I have a different theory: in my opinion
this case shows some limitations,
already known
an economic system based on a free market,
So the comparison with China's planned economy is untenable
and the economic settlement did not last
If the regulated parties do not correspond to the single market, they will be subject to the rules, but it is even worse if the rules affect economic agents operating in other markets without such rules.
But it is not even a problem of regulation.In the US, where there are no such rules, the problems are the same, if not much worse.
In short: the laser beam of the free market doesn't work, the global impact, and the change brought about by free enterprise is too slow for China's economic realism, which has been fueled by Western free enterprise since the 1990s.
I think they collided
two different egos,
The individualistic selfishness of Western business life, which seeks its own profit and necessarily seeks immediate profit,
e l’egoismo di Stato cinese, che fa la stessa cosa ma su scala mostruosamente più grande.
It reminds me of medieval Italy of the Municipalities, against the emperor and the Pope, and the nascent nation-states (France, Spain, England), I fear that Europe may end up the same as Italy then.

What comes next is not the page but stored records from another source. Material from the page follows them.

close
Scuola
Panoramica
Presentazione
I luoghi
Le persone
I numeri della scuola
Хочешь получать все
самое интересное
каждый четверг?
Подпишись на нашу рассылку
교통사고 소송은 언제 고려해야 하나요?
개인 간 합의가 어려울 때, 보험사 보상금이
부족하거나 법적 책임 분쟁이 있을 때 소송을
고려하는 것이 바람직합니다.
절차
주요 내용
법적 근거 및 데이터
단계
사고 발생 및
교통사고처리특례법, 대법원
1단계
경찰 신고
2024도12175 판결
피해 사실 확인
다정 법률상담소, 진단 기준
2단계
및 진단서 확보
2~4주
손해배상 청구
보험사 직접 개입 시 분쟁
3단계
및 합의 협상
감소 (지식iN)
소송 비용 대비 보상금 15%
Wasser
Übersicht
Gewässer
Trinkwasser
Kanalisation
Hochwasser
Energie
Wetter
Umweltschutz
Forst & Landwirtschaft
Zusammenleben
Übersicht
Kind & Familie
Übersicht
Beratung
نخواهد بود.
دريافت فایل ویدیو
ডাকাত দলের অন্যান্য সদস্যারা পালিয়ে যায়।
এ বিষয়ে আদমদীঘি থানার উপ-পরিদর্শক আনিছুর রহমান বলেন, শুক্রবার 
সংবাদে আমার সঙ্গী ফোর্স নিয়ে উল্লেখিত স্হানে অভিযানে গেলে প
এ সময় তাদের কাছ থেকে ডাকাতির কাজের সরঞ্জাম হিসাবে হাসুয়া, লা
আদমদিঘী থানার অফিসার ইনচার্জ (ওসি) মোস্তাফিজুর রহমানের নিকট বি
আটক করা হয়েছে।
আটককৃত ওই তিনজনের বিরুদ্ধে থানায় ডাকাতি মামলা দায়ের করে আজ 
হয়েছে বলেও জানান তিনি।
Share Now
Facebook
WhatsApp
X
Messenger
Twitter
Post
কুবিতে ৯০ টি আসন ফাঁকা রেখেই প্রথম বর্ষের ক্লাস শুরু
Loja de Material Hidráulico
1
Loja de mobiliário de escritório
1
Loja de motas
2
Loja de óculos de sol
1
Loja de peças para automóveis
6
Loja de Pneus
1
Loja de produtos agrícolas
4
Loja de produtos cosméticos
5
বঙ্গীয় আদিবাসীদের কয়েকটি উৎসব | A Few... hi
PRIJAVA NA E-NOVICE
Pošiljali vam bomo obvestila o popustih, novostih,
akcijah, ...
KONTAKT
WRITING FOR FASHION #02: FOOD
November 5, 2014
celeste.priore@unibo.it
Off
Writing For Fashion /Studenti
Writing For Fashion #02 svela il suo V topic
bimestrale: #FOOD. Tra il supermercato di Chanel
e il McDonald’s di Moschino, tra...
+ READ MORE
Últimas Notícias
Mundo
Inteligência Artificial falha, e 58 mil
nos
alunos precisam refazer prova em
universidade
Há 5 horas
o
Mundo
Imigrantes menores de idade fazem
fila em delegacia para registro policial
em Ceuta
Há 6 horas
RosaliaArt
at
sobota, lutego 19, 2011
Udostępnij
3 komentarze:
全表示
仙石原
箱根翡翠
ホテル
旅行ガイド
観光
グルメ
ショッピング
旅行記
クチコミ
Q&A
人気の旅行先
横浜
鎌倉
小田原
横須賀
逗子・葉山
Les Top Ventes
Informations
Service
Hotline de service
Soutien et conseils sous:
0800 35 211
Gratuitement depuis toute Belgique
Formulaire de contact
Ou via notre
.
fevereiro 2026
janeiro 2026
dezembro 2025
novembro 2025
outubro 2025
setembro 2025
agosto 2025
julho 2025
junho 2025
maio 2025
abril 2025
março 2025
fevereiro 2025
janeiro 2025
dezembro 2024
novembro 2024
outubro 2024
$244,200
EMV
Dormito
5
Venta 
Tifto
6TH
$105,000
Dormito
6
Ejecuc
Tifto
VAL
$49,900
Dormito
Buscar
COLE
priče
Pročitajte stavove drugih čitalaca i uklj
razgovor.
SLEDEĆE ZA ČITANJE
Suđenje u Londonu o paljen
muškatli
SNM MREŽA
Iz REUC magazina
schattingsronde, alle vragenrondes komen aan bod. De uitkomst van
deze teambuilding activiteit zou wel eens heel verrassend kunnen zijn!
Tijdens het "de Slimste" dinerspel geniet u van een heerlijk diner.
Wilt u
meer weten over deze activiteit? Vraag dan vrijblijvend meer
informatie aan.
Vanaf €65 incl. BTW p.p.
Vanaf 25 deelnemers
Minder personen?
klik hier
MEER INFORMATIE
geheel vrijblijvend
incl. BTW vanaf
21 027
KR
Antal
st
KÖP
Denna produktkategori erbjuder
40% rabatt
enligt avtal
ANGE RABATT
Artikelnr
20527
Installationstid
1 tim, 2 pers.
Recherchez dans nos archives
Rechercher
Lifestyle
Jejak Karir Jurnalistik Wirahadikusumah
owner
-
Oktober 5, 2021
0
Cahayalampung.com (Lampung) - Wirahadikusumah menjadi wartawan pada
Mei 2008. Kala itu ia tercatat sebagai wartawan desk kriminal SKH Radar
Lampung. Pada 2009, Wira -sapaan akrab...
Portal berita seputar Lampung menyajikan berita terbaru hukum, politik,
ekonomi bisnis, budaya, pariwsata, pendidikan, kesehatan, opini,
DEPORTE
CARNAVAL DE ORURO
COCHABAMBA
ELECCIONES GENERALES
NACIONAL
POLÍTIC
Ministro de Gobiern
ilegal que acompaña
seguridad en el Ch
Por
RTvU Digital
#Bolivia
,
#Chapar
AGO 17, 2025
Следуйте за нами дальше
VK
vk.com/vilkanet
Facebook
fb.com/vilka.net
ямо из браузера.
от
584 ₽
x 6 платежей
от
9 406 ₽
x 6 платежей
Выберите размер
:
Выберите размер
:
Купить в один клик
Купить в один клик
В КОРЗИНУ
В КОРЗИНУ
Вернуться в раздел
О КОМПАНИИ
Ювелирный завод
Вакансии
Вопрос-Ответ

In short: the loser in this problem is the idea of the free market as an undisputed behemoth, let's remember the 2000s and the debate on this subject in Italy.
today it seems borderline surreal
Well in the United States there is a solution, 100% tariffs on all cars (not just BEV) imported from China, in Europe as usual we have to deal with dj oaglua and faccjamk nezze cge useless measures.In Europe they get money and like Jn Cjna subsidize companies instead of spending useless weapons (well seen in the United States) or they put tariffs at 100% like them and in the meantime they build jn infrastructure (European not just some wannabe Nazis) that can support electric mobility from 2035 onwards.